Notable examples are lead poisoning, occurring in lead workers, type founders, painters, and persons using water standing in lead pipes, or liquor contaminated therewith; mercurial poisoning in dry gilders and manufacturers of looking glasses, and from the medicinal use of the drug; arsenical, from green paper hangings, clothing, etc. Chronic poisoning by tartrate of antimony has probably often taken place for criminal purposes. A considerable degree of tolerance may however be observed with certain drugs. Opium may be taken, by persons accustomed to it, in doses enormously larger than would be fatal to a person not habituated to its use. . Certain persons in Styria and elsewhere are able to use poisonous doses of arsenic not only with impunity, but, as they allege, with benefit. Stille's " Medical Jurisprudence " speaks of a case, on the authority of Dr. Hartshorne, where a man was in the habit of taking five grains of corrosive sublimate every day. The number of substances from which accidental or criminal poisoning frequently takes place is smaller than might be supposed from the above statements.
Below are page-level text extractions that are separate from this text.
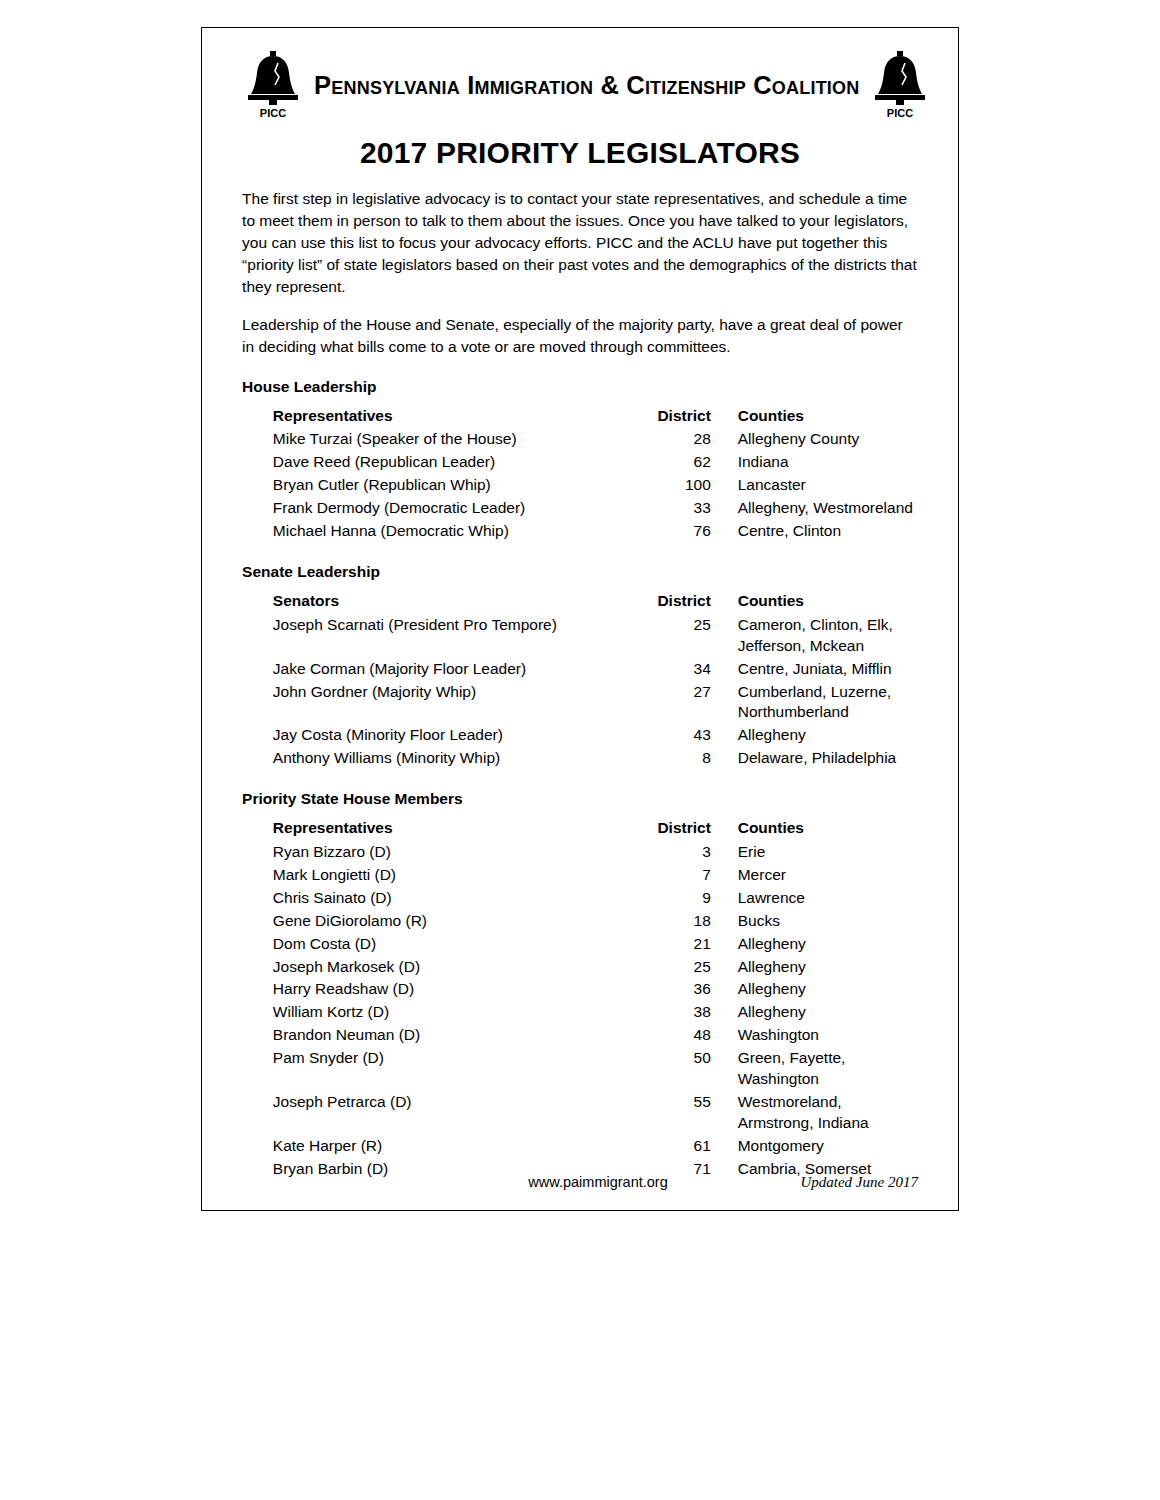PICC
PENNSYLVANIA IMMIGRATION & CITIZENSHIP COALITION
PICC
2017 PRIORITY LEGISLATORS
The first step in legislative advocacy is to contact your state representatives, and schedule a time to meet them in person to talk to them about the issues. Once you have talked to your legislators, you can use this list to focus your advocacy efforts. PICC and the ACLU have put together this “priority list” of state legislators based on their past votes and the demographics of the districts that they represent.
Leadership of the House and Senate, especially of the majority party, have a great deal of power in deciding what bills come to a vote or are moved through committees.
House Leadership
| Representatives | District | Counties |
| --- | --- | --- |
| Mike Turzai (Speaker of the House) | 28 | Allegheny County |
| Dave Reed (Republican Leader) | 62 | Indiana |
| Bryan Cutler (Republican Whip) | 100 | Lancaster |
| Frank Dermody (Democratic Leader) | 33 | Allegheny, Westmoreland |
| Michael Hanna (Democratic Whip) | 76 | Centre, Clinton |
Senate Leadership
| Senators | District | Counties |
| --- | --- | --- |
| Joseph Scarnati (President Pro Tempore) | 25 | Cameron, Clinton, Elk, Jefferson, Mckean |
| Jake Corman (Majority Floor Leader) | 34 | Centre, Juniata, Mifflin |
| John Gordner (Majority Whip) | 27 | Cumberland, Luzerne, Northumberland |
| Jay Costa (Minority Floor Leader) | 43 | Allegheny |
| Anthony Williams (Minority Whip) | 8 | Delaware, Philadelphia |
Priority State House Members
| Representatives | District | Counties |
| --- | --- | --- |
| Ryan Bizzaro (D) | 3 | Erie |
| Mark Longietti (D) | 7 | Mercer |
| Chris Sainato (D) | 9 | Lawrence |
| Gene DiGiorolamo (R) | 18 | Bucks |
| Dom Costa (D) | 21 | Allegheny |
| Joseph Markosek (D) | 25 | Allegheny |
| Harry Readshaw (D) | 36 | Allegheny |
| William Kortz (D) | 38 | Allegheny |
| Brandon Neuman (D) | 48 | Washington |
| Pam Snyder (D) | 50 | Green, Fayette, Washington |
| Joseph Petrarca (D) | 55 | Westmoreland, Armstrong, Indiana |
| Kate Harper (R) | 61 | Montgomery |
| Bryan Barbin (D) | 71 | Cambria, Somerset |
www.paimmigrant.org Updated June 2017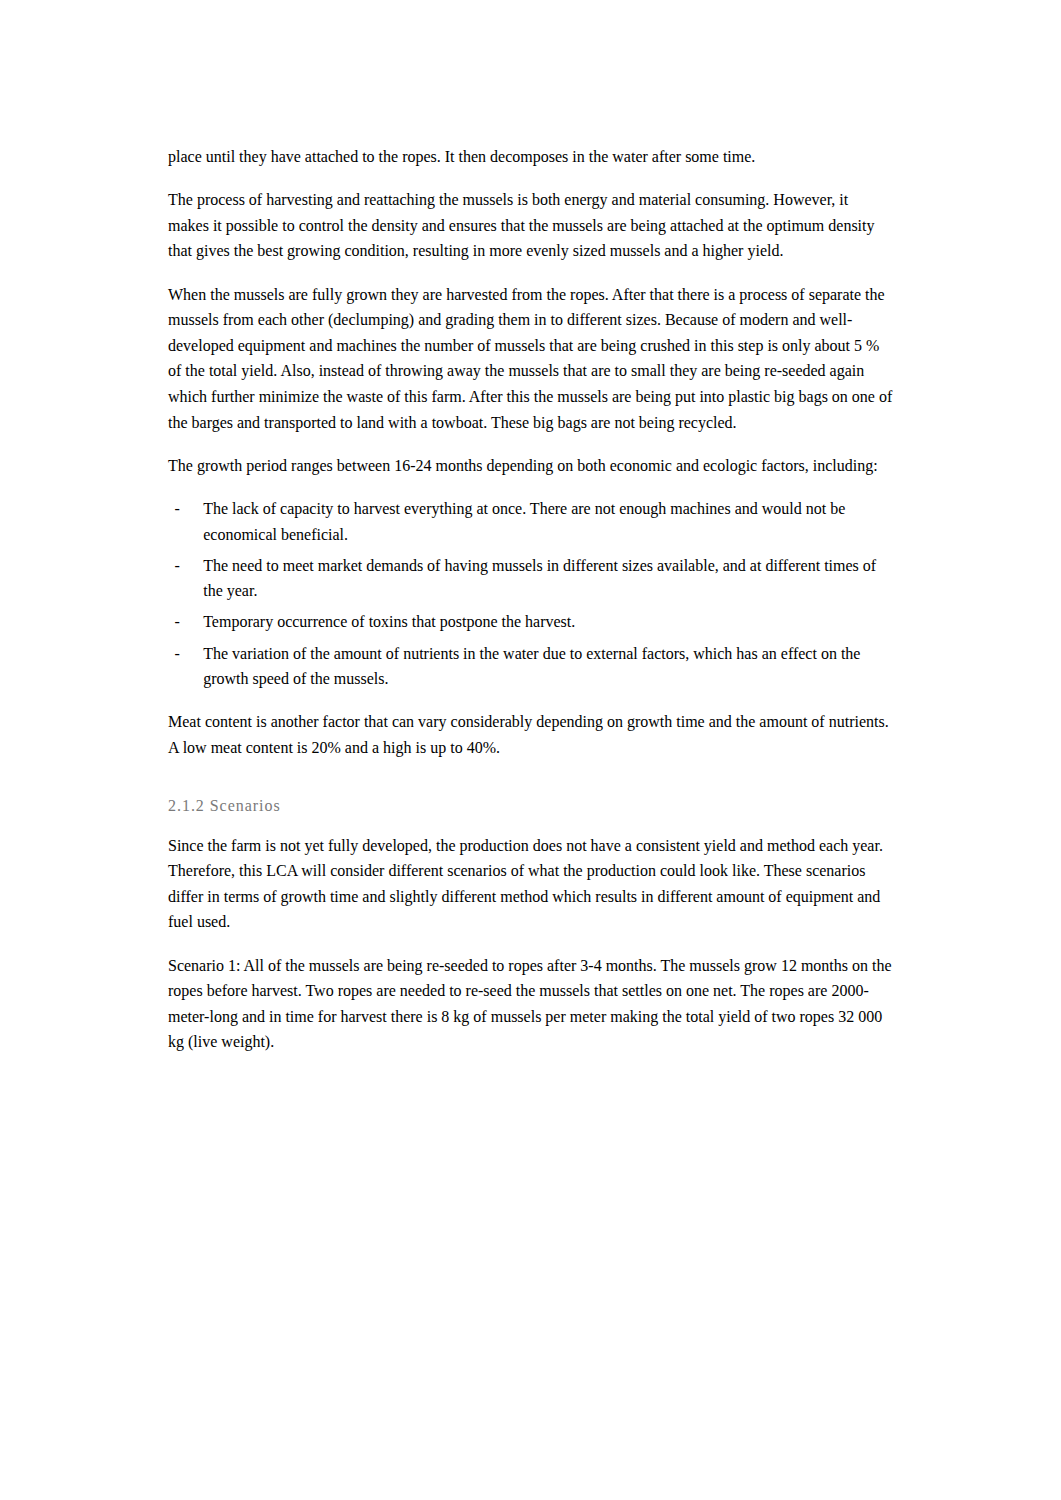place until they have attached to the ropes. It then decomposes in the water after some time.
The process of harvesting and reattaching the mussels is both energy and material consuming. However, it makes it possible to control the density and ensures that the mussels are being attached at the optimum density that gives the best growing condition, resulting in more evenly sized mussels and a higher yield.
When the mussels are fully grown they are harvested from the ropes. After that there is a process of separate the mussels from each other (declumping) and grading them in to different sizes. Because of modern and well-developed equipment and machines the number of mussels that are being crushed in this step is only about 5 % of the total yield. Also, instead of throwing away the mussels that are to small they are being re-seeded again which further minimize the waste of this farm. After this the mussels are being put into plastic big bags on one of the barges and transported to land with a towboat. These big bags are not being recycled.
The growth period ranges between 16-24 months depending on both economic and ecologic factors, including:
The lack of capacity to harvest everything at once. There are not enough machines and would not be economical beneficial.
The need to meet market demands of having mussels in different sizes available, and at different times of the year.
Temporary occurrence of toxins that postpone the harvest.
The variation of the amount of nutrients in the water due to external factors, which has an effect on the growth speed of the mussels.
Meat content is another factor that can vary considerably depending on growth time and the amount of nutrients. A low meat content is 20% and a high is up to 40%.
2.1.2 Scenarios
Since the farm is not yet fully developed, the production does not have a consistent yield and method each year. Therefore, this LCA will consider different scenarios of what the production could look like. These scenarios differ in terms of growth time and slightly different method which results in different amount of equipment and fuel used.
Scenario 1: All of the mussels are being re-seeded to ropes after 3-4 months. The mussels grow 12 months on the ropes before harvest. Two ropes are needed to re-seed the mussels that settles on one net. The ropes are 2000-meter-long and in time for harvest there is 8 kg of mussels per meter making the total yield of two ropes 32 000 kg (live weight).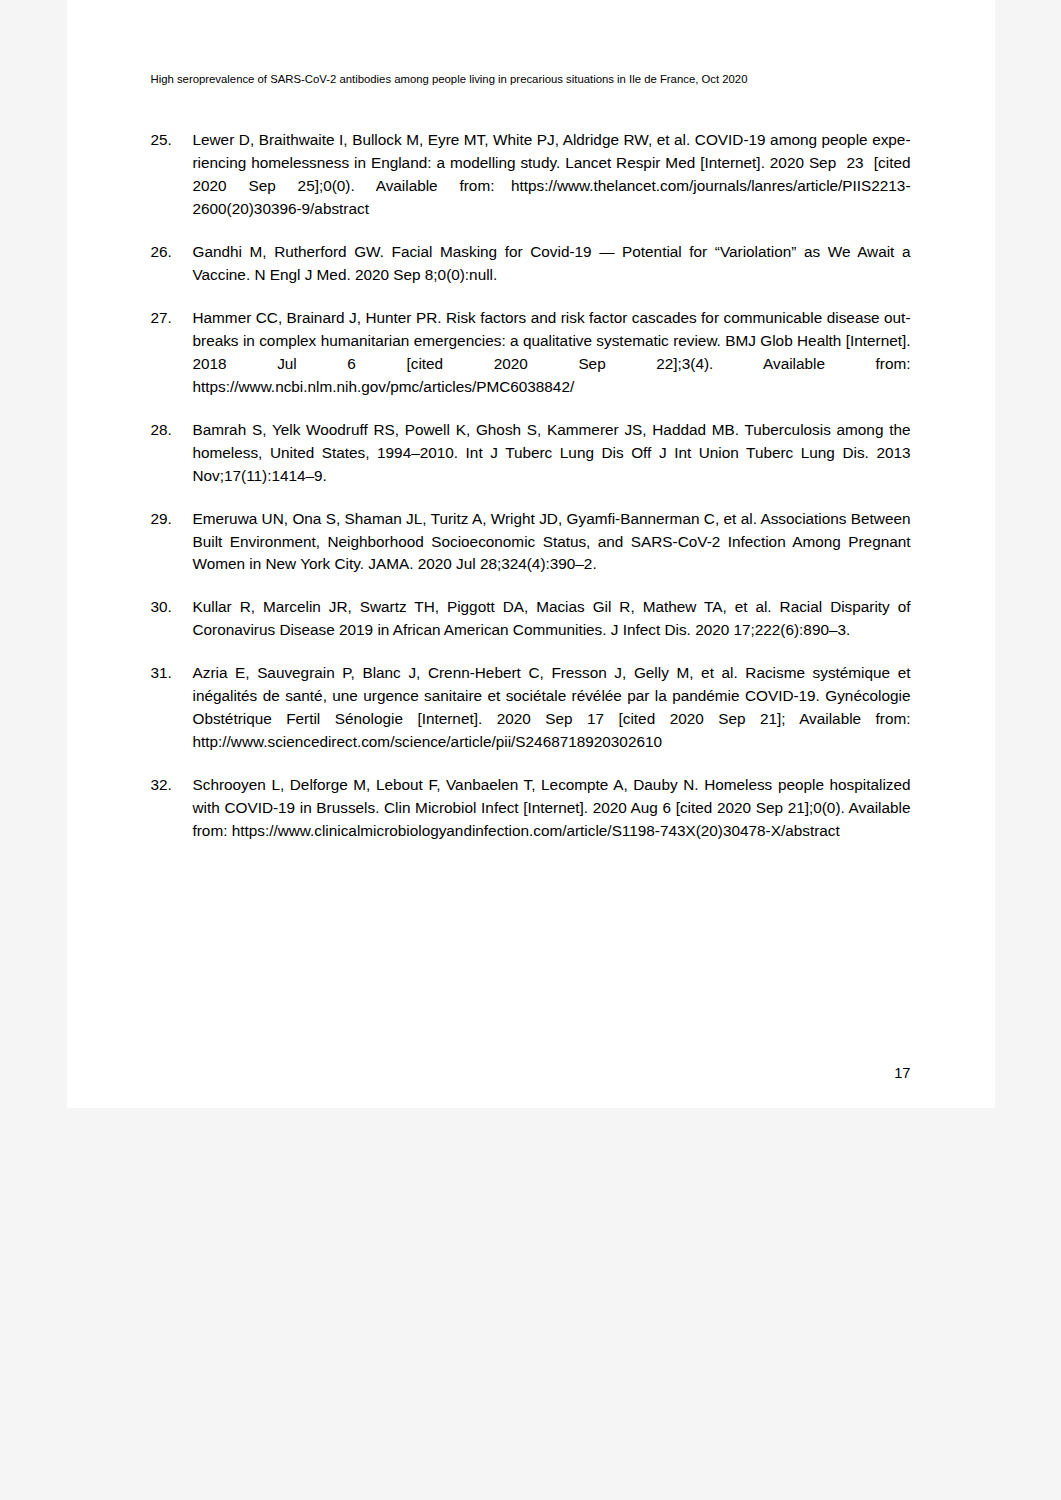High seroprevalence of SARS-CoV-2 antibodies among people living in precarious situations in Ile de France, Oct 2020
25. Lewer D, Braithwaite I, Bullock M, Eyre MT, White PJ, Aldridge RW, et al. COVID-19 among people experiencing homelessness in England: a modelling study. Lancet Respir Med [Internet]. 2020 Sep 23 [cited 2020 Sep 25];0(0). Available from: https://www.thelancet.com/journals/lanres/article/PIIS2213-2600(20)30396-9/abstract
26. Gandhi M, Rutherford GW. Facial Masking for Covid-19 — Potential for “Variolation” as We Await a Vaccine. N Engl J Med. 2020 Sep 8;0(0):null.
27. Hammer CC, Brainard J, Hunter PR. Risk factors and risk factor cascades for communicable disease outbreaks in complex humanitarian emergencies: a qualitative systematic review. BMJ Glob Health [Internet]. 2018 Jul 6 [cited 2020 Sep 22];3(4). Available from: https://www.ncbi.nlm.nih.gov/pmc/articles/PMC6038842/
28. Bamrah S, Yelk Woodruff RS, Powell K, Ghosh S, Kammerer JS, Haddad MB. Tuberculosis among the homeless, United States, 1994–2010. Int J Tuberc Lung Dis Off J Int Union Tuberc Lung Dis. 2013 Nov;17(11):1414–9.
29. Emeruwa UN, Ona S, Shaman JL, Turitz A, Wright JD, Gyamfi-Bannerman C, et al. Associations Between Built Environment, Neighborhood Socioeconomic Status, and SARS-CoV-2 Infection Among Pregnant Women in New York City. JAMA. 2020 Jul 28;324(4):390–2.
30. Kullar R, Marcelin JR, Swartz TH, Piggott DA, Macias Gil R, Mathew TA, et al. Racial Disparity of Coronavirus Disease 2019 in African American Communities. J Infect Dis. 2020 17;222(6):890–3.
31. Azria E, Sauvegrain P, Blanc J, Crenn-Hebert C, Fresson J, Gelly M, et al. Racisme systémique et inégalités de santé, une urgence sanitaire et sociétale révélée par la pandémie COVID-19. Gynécologie Obstétrique Fertil Sénologie [Internet]. 2020 Sep 17 [cited 2020 Sep 21]; Available from: http://www.sciencedirect.com/science/article/pii/S2468718920302610
32. Schrooyen L, Delforge M, Lebout F, Vanbaelen T, Lecompte A, Dauby N. Homeless people hospitalized with COVID-19 in Brussels. Clin Microbiol Infect [Internet]. 2020 Aug 6 [cited 2020 Sep 21];0(0). Available from: https://www.clinicalmicrobiologyandinfection.com/article/S1198-743X(20)30478-X/abstract
17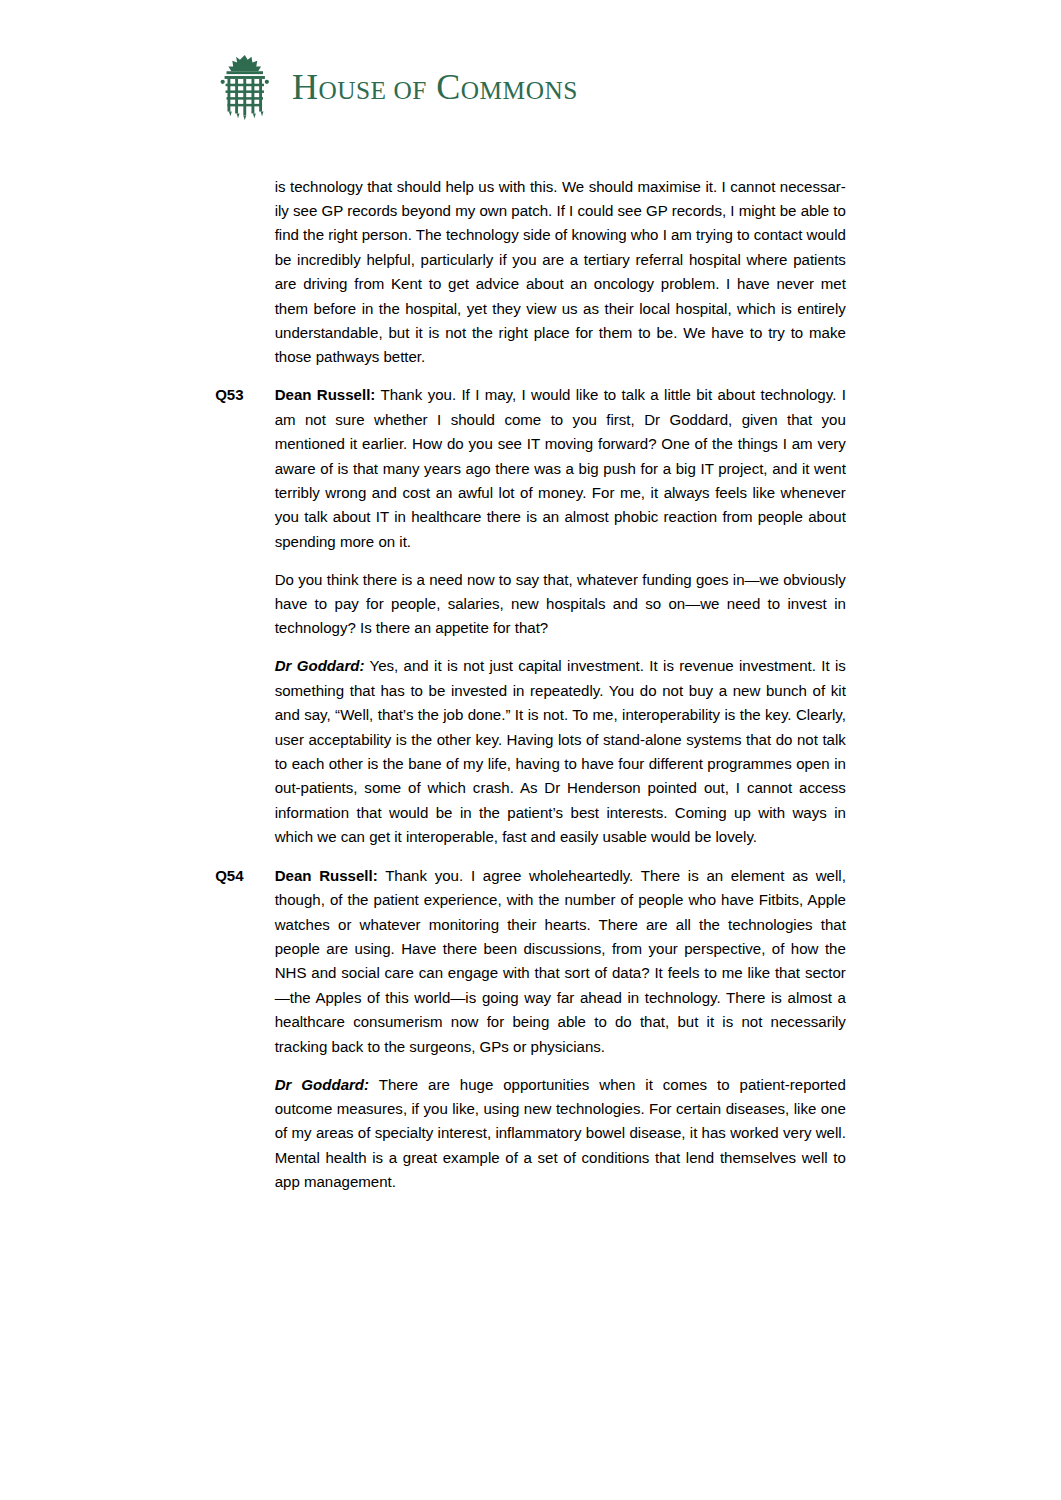HOUSE OF COMMONS
is technology that should help us with this. We should maximise it. I cannot necessarily see GP records beyond my own patch. If I could see GP records, I might be able to find the right person. The technology side of knowing who I am trying to contact would be incredibly helpful, particularly if you are a tertiary referral hospital where patients are driving from Kent to get advice about an oncology problem. I have never met them before in the hospital, yet they view us as their local hospital, which is entirely understandable, but it is not the right place for them to be. We have to try to make those pathways better.
Q53
Dean Russell: Thank you. If I may, I would like to talk a little bit about technology. I am not sure whether I should come to you first, Dr Goddard, given that you mentioned it earlier. How do you see IT moving forward? One of the things I am very aware of is that many years ago there was a big push for a big IT project, and it went terribly wrong and cost an awful lot of money. For me, it always feels like whenever you talk about IT in healthcare there is an almost phobic reaction from people about spending more on it.
Do you think there is a need now to say that, whatever funding goes in—we obviously have to pay for people, salaries, new hospitals and so on—we need to invest in technology? Is there an appetite for that?
Dr Goddard: Yes, and it is not just capital investment. It is revenue investment. It is something that has to be invested in repeatedly. You do not buy a new bunch of kit and say, “Well, that’s the job done.” It is not. To me, interoperability is the key. Clearly, user acceptability is the other key. Having lots of stand-alone systems that do not talk to each other is the bane of my life, having to have four different programmes open in out-patients, some of which crash. As Dr Henderson pointed out, I cannot access information that would be in the patient’s best interests. Coming up with ways in which we can get it interoperable, fast and easily usable would be lovely.
Q54
Dean Russell: Thank you. I agree wholeheartedly. There is an element as well, though, of the patient experience, with the number of people who have Fitbits, Apple watches or whatever monitoring their hearts. There are all the technologies that people are using. Have there been discussions, from your perspective, of how the NHS and social care can engage with that sort of data? It feels to me like that sector—the Apples of this world—is going way far ahead in technology. There is almost a healthcare consumerism now for being able to do that, but it is not necessarily tracking back to the surgeons, GPs or physicians.
Dr Goddard: There are huge opportunities when it comes to patient-reported outcome measures, if you like, using new technologies. For certain diseases, like one of my areas of specialty interest, inflammatory bowel disease, it has worked very well. Mental health is a great example of a set of conditions that lend themselves well to app management.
In France, during 12 years from 1851 to 1862, 26 substances only were employed, and of these the most common were arsenic, phosphorus, sulphate of copper, verdigris, sulphuric acid, and cantharides. In New York in 1872 deaths by accident and suicide took place from opium and its preparations in 20 cases; Paris green (arsenite of copper) in 24 (all suicides); arsenic, 2; carbolic acid, 2; hydrate of chloral, 2; sulphuric acid, oxalic acid, phosphorus, rat poison (probably phosphorus), colchicum, prussic acid, chloroform, ether, yellow wash, wine, each 1; chronic from lead, 5. In medico-legal cases evidence of poisoning depends on the symptoms and on the discovery of a poison. Symptoms alone can seldom if ever prove conclusively the action of a poison, but organic chemistry has made such progress in recent years that criminal poisoning is much less easily concealed than formerly, and the alkaloid or other active principle which caused death can often be actually exhibited in court. Many alkaloids, however, are fatal in such exceedingly small doses that their separation is a work of very great delicacy, and may even be impossible.
In hardly any circumstances is it more important that the so-called expert should be really a competent chemist than in cases of suspected poisoning, and nowhere has an ignorant or careless man a better opportunity to mislead a jury and defeat the ends of justice. - The numerous popular antidotes for snake bites are all alike useless, and thus far science has failed to replace them with any agent deserving the name of antidote. In case of a bite by a venomous serpent, the proper plan is to isolate the part bitten by a ligature, and then if it be a small member, as a finger end, to have it promptly removed, but in any case to take enough of stimulus to carry the weakened heart over the period of depression which belongs to the early stage of venom poisoning. In very grave cases artificial respiration may help to prolong life. - See Antidotes, Medical Jueispeudence, and the articles on the various substances mentioned above.